R Calculating overnight time difference (when start time is PM and end time is AM of the next day)

Question

I need the difference in hours between a shift start and end time. The start and end times are character strings in a 12 hour am/pm format. We can assume the start times are all on the same calandar day, but end times can go to the following day (overnight shifts). difftime treats them as on the same date, resulting in differences that calculate in the wrong direction: if start time is 7:00 PM and end time is 4:00 AM, a 9 hour shift is calculated as 15 hours. Is it possible to calculate these time differences without creating a more complicated function?

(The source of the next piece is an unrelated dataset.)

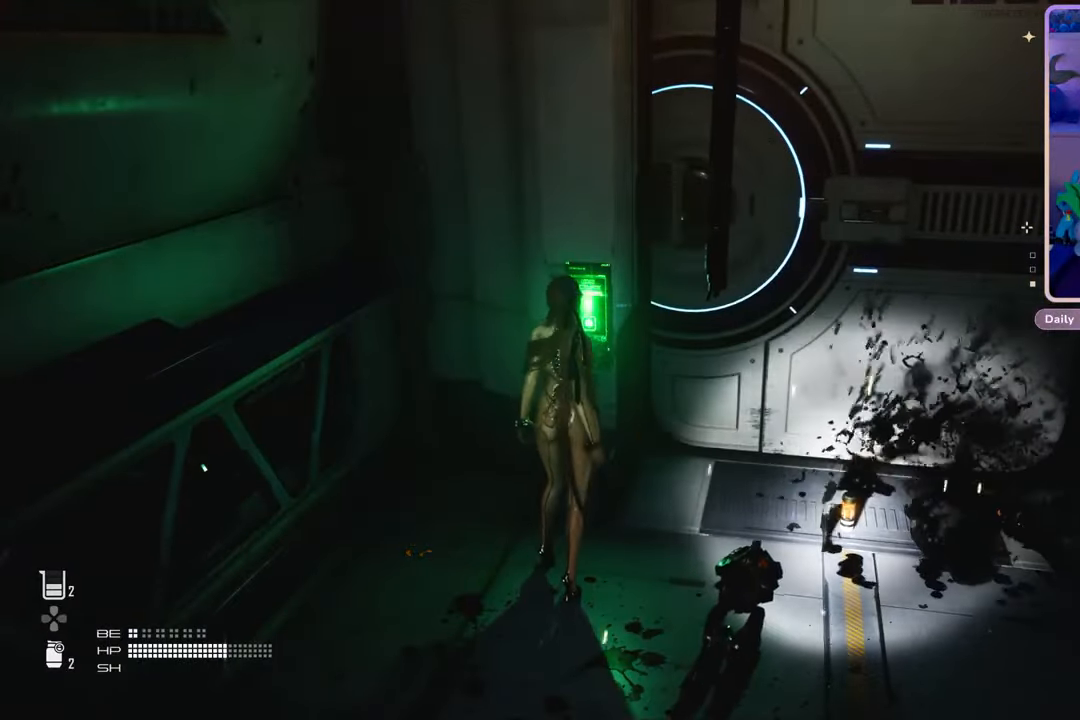
{"buttons": [], "left_stick": "center", "right_stick": "center", "events": []}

df= structure(c("7:00 AM", "7:00 PM", "8:00 AM", "10:00 PM", 
            "4:00 PM", "4:00 AM", "5:00 PM", "6:00 AM"), .Dim = c(4L, 2L))

as.numeric(difftime(
   strptime(df[,2], "%I:%M %p" ),
   strptime(df[,1], "%I:%M %p" ),
   units='hours'))
[1]   9 -15   9 -16

The results I'm looking for should be:

[1] 9 9 9 8 

Answer 1

This should do it.

shift.dur <- function(m){
    hours<- as.numeric(difftime(
        strptime(df[,2], "%I:%M %p" ),
        strptime(df[,1], "%I:%M %p" ),
        units='hours'))
    hours[hours<0] <- 24+hours[hours<0] 
    hours
}